Senegal and The Gambia will hold talks on Sunday aimed at ending a three-month border blockade that has created shortages of essential daily items on both sides of the frontier.
Gambian authorities slapped a hundred-fold hike on fees for trucks entering its territory — which is completely surrounded by Senegal — without warning in February, infuriating Senegalese drivers who are now blockading the border.
Since then, Senegalese and Gambians alike have suffered shortages and the Economic Community of West African States (ECOWAS) has waded in to mediate the dispute, so far without success.
Exacerbating tensions, a long-promised bridge across the river that takes up most of The Gambia’s territory has been delayed for decades, though is now due to be completed in 2017.
“This is the sixth blockade since 2000… we are demanding the border be opened at all hours, not closed every day between 7 pm and 7 am, and a bridge,” Pape Seydou Dianko, a well-known figure among Senegal’s militant transport unions, told AFP last week in the sleepy Senegalese border town of Karang where a long line of trucks sat idle.
Dianko and his allies pose a headache for the two countries’ foreign ministers whose meeting in Dakar will be the first official talks on the topic since the border was effectively sealed off to commercial traffic.
Although the Gambian authorities have since reverted to their original tariff, years of bad-tempered exchanges at the border have taken their toll, and Senegal’s deliverymen are still refusing to allow the free passage of goods.
The result is a 500-kilometre (310-mile) detour around Gambian territory from Senegal’s northern cities in order to access the rural southern region of Casamance.
“The detour is tough but it’s the price to pay for the endless hassle from the Gambian police and customs officers,” said Senegalese transporter and trade unionist Baby Toure at the Keur Ayib border post.
– ‘Tired’ of blockade –
Senegalese media reported last month that power outages have become ever more frequent in the Gambian capital due to a lack of fuel.
“In The Gambia, people are tired of the blockade. We are short of many items, including salt. This situation has to be resolved,” said one resident of the Gambian border village Keur Ali, who asked not to be named.
Senegalese driver Modou Gueye found himself stuck in Keur Ali by the closure, and had to leave his vehicle where it stood. Although the blockade applies to all commercial vehicles, passengers are still allowed to cross.
“My truck, which is full of fabric, has been stuck here for three months,” he said, while his colleagues reported being forced to rent properties to store their goods.

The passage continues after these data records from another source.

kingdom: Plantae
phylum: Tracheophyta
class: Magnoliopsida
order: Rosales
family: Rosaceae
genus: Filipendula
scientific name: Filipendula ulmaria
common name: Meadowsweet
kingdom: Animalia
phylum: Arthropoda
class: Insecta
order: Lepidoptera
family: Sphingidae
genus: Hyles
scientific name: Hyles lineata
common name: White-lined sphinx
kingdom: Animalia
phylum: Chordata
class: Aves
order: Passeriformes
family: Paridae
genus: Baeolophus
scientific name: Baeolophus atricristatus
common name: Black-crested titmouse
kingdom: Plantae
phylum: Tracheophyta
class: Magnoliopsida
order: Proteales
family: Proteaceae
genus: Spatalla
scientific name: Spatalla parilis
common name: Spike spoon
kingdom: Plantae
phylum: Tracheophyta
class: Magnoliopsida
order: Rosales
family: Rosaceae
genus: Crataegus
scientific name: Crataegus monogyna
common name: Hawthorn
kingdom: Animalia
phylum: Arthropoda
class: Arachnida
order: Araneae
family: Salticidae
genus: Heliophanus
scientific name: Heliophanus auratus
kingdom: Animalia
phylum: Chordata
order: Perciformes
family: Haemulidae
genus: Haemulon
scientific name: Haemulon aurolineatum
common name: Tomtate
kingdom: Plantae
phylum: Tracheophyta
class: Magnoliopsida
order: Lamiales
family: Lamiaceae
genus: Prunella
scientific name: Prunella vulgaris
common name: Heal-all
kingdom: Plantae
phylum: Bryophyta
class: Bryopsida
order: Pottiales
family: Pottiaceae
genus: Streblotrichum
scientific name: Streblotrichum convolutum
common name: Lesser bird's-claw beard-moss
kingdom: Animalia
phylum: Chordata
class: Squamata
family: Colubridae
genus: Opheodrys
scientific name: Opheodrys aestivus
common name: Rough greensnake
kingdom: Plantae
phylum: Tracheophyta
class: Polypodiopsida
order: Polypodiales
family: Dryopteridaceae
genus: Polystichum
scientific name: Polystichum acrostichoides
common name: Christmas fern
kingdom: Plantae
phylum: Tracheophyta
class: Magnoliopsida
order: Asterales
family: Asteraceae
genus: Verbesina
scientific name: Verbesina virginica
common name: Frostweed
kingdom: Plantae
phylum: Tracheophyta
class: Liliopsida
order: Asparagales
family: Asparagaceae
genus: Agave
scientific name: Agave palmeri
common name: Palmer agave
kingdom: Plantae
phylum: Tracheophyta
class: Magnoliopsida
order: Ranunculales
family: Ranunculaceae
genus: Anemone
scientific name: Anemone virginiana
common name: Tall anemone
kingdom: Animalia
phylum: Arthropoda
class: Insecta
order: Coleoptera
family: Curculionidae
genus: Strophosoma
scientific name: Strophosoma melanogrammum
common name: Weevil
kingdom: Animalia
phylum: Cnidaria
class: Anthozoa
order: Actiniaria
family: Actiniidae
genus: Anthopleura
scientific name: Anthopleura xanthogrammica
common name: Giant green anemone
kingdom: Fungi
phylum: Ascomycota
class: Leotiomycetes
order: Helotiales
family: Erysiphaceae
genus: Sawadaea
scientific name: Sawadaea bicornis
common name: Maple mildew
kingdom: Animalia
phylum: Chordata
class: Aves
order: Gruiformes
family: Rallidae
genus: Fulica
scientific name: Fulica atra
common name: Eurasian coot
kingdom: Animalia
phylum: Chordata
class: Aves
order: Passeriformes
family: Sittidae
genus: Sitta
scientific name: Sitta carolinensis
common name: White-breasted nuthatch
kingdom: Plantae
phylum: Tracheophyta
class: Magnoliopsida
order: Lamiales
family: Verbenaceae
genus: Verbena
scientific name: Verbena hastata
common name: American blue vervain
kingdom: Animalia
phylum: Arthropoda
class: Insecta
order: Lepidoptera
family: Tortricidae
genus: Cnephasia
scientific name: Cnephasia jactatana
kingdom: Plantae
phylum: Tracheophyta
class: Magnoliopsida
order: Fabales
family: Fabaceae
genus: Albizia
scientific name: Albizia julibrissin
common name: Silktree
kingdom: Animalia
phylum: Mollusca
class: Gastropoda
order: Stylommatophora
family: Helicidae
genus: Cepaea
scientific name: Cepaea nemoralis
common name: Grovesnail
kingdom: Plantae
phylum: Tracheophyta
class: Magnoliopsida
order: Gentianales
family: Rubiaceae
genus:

Gambians are well-used to such deprivations: in 2005 a months-long blockade over ferry tariffs by Senegalese truckers left Gambians with a shortage of bottled butane and no cement, devastating its construction industry and driving up food prices.
The dispute flared up again in 2014 when Senegal shut the frontier for several weeks.
On Friday, Senegal’s foreign minister said he was “ready” to discuss the current border dispute, which although has never received official backing by Dakar, has never been publicly condemned.